15 February 2011

A comity of animals

From Rouse's translation of Nonnos' Dionysiaca, via Bowersock's NYRB blog post on the Lod Mosaic.
So she brought the baby into the light. The girl was bathed by the four Winds, which ride through all cities to fill the whole earth with the precepts of Beroe. Oceanos, first messenger of the laws for the newborn child, sent his flood for the childbed round the loins of the world, pouring his girdle of water in an everflowing belt. Time, his coeval, with his aged hands swaddled about the newborn girl's body the robes of Justice, prophet of things to come ; because he would put off the burden of age, like a snake throwing off the rope-like slough of his feeble old scales, and grow young again bathed in the waves of Law. The four Seasons struck up a tune together, when Aphrodite brought forth her wonderful daughter.

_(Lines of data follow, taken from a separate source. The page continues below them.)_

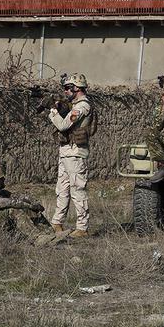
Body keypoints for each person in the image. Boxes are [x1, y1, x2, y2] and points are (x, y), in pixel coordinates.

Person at [47, 73, 94, 238]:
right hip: (66, 151)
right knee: (62, 189)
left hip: (75, 153)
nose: (65, 91)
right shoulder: (74, 104)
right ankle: (57, 222)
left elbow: (63, 125)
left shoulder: (82, 106)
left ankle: (82, 227)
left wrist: (53, 112)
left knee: (77, 189)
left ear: (77, 88)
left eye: (68, 88)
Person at [0, 164, 59, 245]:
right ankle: (37, 238)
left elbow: (18, 197)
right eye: (1, 179)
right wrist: (30, 205)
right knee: (13, 209)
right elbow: (9, 202)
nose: (4, 180)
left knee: (28, 208)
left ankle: (50, 233)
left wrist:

The beasts were wild with joy when they learnt of the Paphian's child safely born. The lion in playful sport pressed his mouth gently on the bull's neck, and uttered a friendly growl with pouting lips. The horse rattled off, scraping the ground with thuds of galloping feet, as he beat out a birthday tune. The spotted panther leaping on high with bounding feet capered towards the hare. The wolf let out a triumphal howl from a merry throat and kissed the sheep with jaws that tore not. The hound left his chase of the deer in the thickets, now that he felt a passion strange and sweet, and danced in tripping rivalry with the sportive boar. The bear lifted her forefeet and threw them round the heifer's neck, embracing her with a bond that did no hurt. The calf bending again and again in sport her rounded head, skipt up and licked the lioness's body, while her young lips made a half-completed moo. The serpent touched the friendly tusks of the elephant, and the trees uttered a voice.
Bowersock's post quotes the Dionysica as -
In late antiquity, the Greek epic poet of Dionysus, Nonnos of Panopolis, waxed eloquent in complex verse about the comity of the god’s animals:
The lion in playful sport pressed his mouth gently on the bull’s neck ... The spotted panther leaping on high with bounding feet capered toward the hare. The wolf let out a triumphal howl from a merry throat and kissed the sheep with jaws that tore not. The bear lifted her forefeet and threw them round the heifer’s neck, embracing her with a bond that did no hurt. The calf bending again and again in sport her rounded head, skipped up and licked the lioness’s body ... The serpent touched the friendly tusks of the elephant.